Attorney-at-Law

LET IT ALL HANG OUT – REDUX

In Uncategorized on 11/01/2019 at 15:57

Occasionally I get a headline that is so serviceable it impels me to reuse, repurpose and recycle it. Today is another example, a designated hitter from STJ Daniel A (“Yuda”) Guy, wherein he denies admins & legals to Paul Edwin Johnson & Susan H. Johnson, Docket No. 14429-18, filed 11/1/19.

Paul got a big IRA distribution and rolled it over, but he didn’t give IRS anything more than his say-so until after the CP2501 mismatch notice (the trustees of the rolled-into IRA did send in Form 5498, but it had no date for the rollover, so the 60-day barrier was still there), CP2000 proposed changes, SNOD, petition, remand to Appeals, and finally a stip of settlement agreeing that the IRA distrib was properly rolled.

Paul & Susan want admins, consisting of “$71 for out of pocket expenses (postage and the Court’s $60 petition filing fee), $3 for mileage expenses, $3,709 for preparation and filing expenses, and $9,703 representing a purported accuracy related penalty.” Order, at p. 3.

STJ Yuda treats this matter-of-factly, as is his usual wont. In a footnote. “The majority of the expenses that Mr. Johnson claims do not constitute ‘reasonable litigation costs’ as Congress defined that term in sec. 7430(c)(1)(A) and (B). Consequently, the Court limits its consideration to his claim for an award of $71 (i.e., postage expenses and the Court’s filing fee).” Order, at p. 3, footnote 2.

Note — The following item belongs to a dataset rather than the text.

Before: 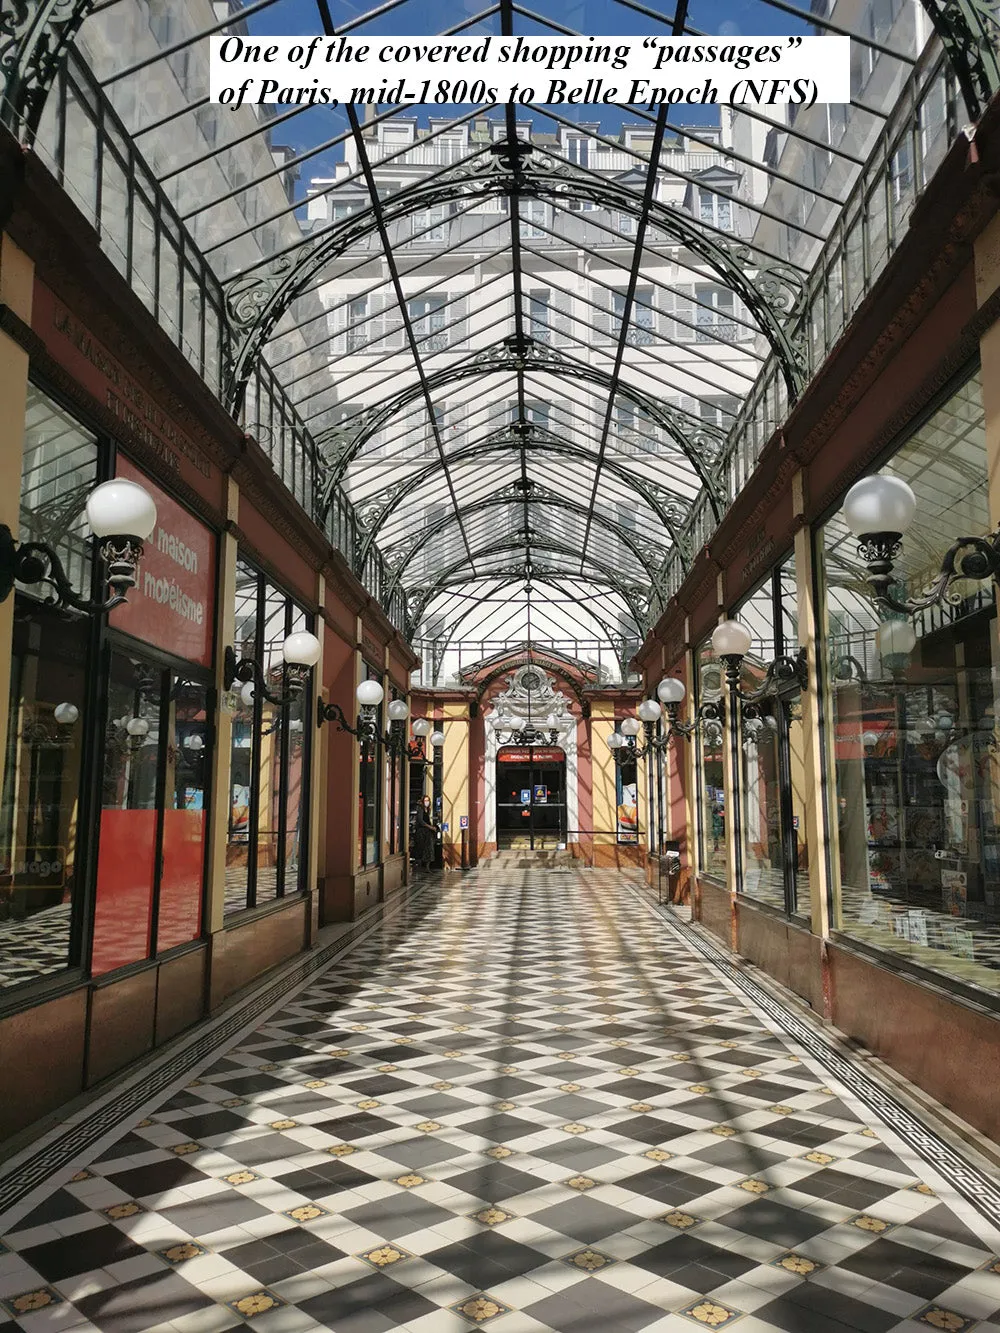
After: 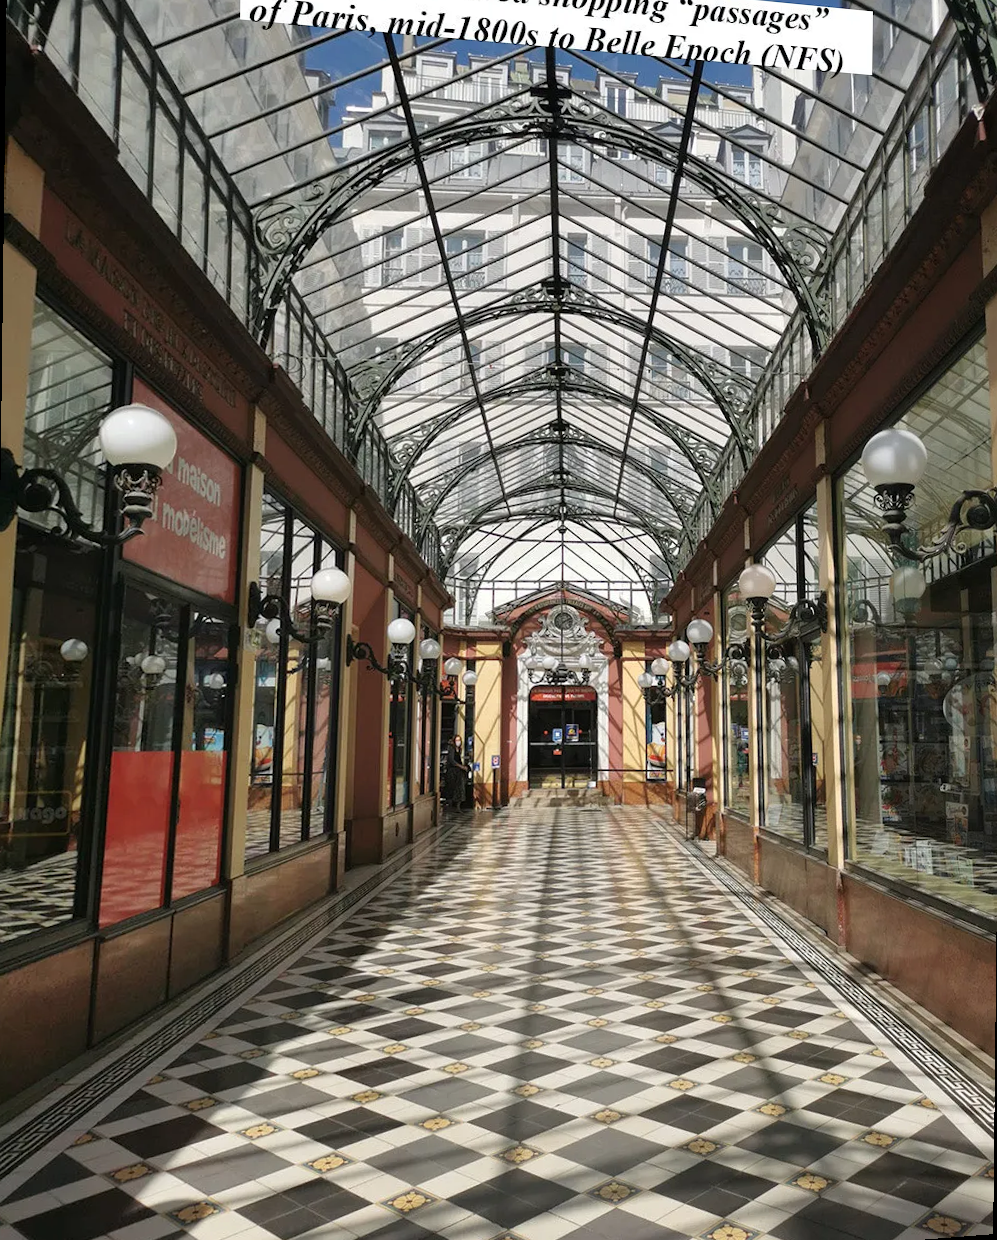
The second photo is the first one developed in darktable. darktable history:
rotate and perspective: rotation 0.679°, lens shift (horizontal) 0.136, crop left 0.009, crop right 0.991, crop top 0.078, crop bottom 0.95
tone equalizer: on, module defaults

Maybe Mr. J. didn’t exhaust his administrative remedies, but STJ Yuda need not go there.

“…IRS received third-party information that Mr. Johnson received a pension distribution from ETC and an IRA distribution of $141,793 from Riversource, and that he made a contribution of $141,233 to an IRA account at ETC. In the light of this information, respondent was justified in seeking clarification from Mr. Johnson on three points: (1) did he receive a $20,000 pension distribution from ETC, (2) did he make a rollover contribution of the full amount of the IRA distribution from Riversource, and if so, (3) did he make the rollover contribution to ETC within the 60-day period prescribed in section 408(d)(3)(A)(i). As the owner and beneficiary of these retirement accounts, and having claimed the benefit of a rollover contribution on his joint tax return, Mr. Johnson should have maintained records of these transactions and readily shared them with respondent upon request. Unfortunately, petitioners failed to provide any documentation to respondent to assist in resolving these questions, leading to the issuance of the notice of deficiency.

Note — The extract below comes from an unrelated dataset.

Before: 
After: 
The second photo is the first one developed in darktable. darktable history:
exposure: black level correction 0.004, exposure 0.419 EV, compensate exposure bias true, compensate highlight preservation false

“The Commissioner is entitled to maintain his position, for purposes of determining whether it was substantially justified, until adequate substantiation is received from the taxpayer. Where the resolution of adjustments hinges on factual determinations, the Commissioner is not required to concede the adjustments until he has received, and has had reasonable time to review, sufficient substantiation for the matter in question. Because petitioners did not provide any documents, records, or other objective evidence to show that Mr. Johnson made a timely and proper rollover contribution during the year in issue, respondent’s position in this case was substantially justified.” Order, at pp. 4-5. (Citations omitted).

If you’re going to claim legals & admins, by all means go all-in, but follow the rules. And when IRS wants information, see the title of this sermonette.